→ **Bloco de texto**
■ ■ ■

180 anos de elevação à Cidade (1840 - 2020)



"A Vila de Campanha da Princesa, edificada sobre uma colina agradável e pitoresca, seguiu os traçados do urbanismo português, no qual o curso das ruas se amolda ao relevo, em ladeiras íngremes e com cordoamento não planejado. As ruas ligam pontos como: largos, igrejas e comércio. Há que se lembrar que o Ouvidor da Vila de São João del Rei, Cipriano José da Rocha, afirma que havia encontrado um arraial com “muito boas casas” e “um povoado com praças e ruas em boa ordem”. Embora faltasse igreja, o que logo providenciou, bem como a construção da Casa de Intendência, “para não suceder irregularidade que se acha nas vilas destas minas”. Caberia ao Ouvidor, de acordo com cronistas, o estabelecimento do traçado em linhas gerais da vila.

Nesse sentido, após a elevação à condição de vila, uma das primeiras providências do juiz de paz, além de mandar fazer benfeitorias, foi a determinação do estabelecimento das cadeiras de ler e escrever e de gramática latina. Ainda organizou diversos serviços de arrecadação para a fazenda pública, procedeu à construção de estradas e caminhos, de pontes, de pavimentação e alinhamento de ruas e praças, construiu edifícios para abrigar serviços públicos e órgãos militares, bem como de templos religiosos e casa de caridade.

■ ■ ■

→ **Material fornecido**

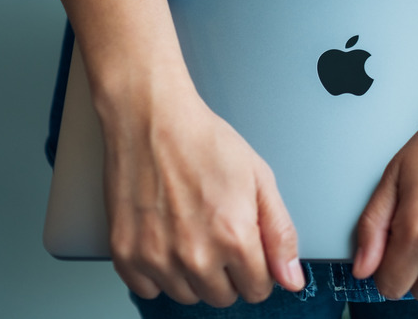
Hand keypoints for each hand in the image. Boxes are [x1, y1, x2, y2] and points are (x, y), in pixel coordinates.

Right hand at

■ ■ ■

→ **Conjunto de exercícios**
a. No texto sobre a Vila de Campanha da Princesa, quem era o Ouvidor da Vila de São João del Rei?
b. Transcreva literalmente o trecho do texto sobre a Vila de Campanha da Princesa que vai de "180 anos de" até "gerais da vila.".

→ **Resultados do exercício**
a. Cipriano José da Rocha.

b.
180 anos de elevação à Cidade (1840 - 2020)



"A Vila de Campanha da Princesa, edificada sobre uma colina agradável e pitoresca, seguiu os traçados do urbanismo português, no qual o curso das ruas se amolda ao relevo, em ladeiras íngremes e com cordoamento não planejado. As ruas ligam pontos como: largos, igrejas e comércio. Há que se lembrar que o Ouvidor da Vila de São João del Rei, Cipriano José da Rocha, afirma que havia encontrado um arraial com “muito boas casas” e “um povoado com praças e ruas em boa ordem”. Embora faltasse igreja, o que logo providenciou, bem como a construção da Casa de Intendência, “para não suceder irregularidade que se acha nas vilas destas minas”. Caberia ao Ouvidor, de acordo com cronistas, o estabelecimento do traçado em linhas gerais da vila.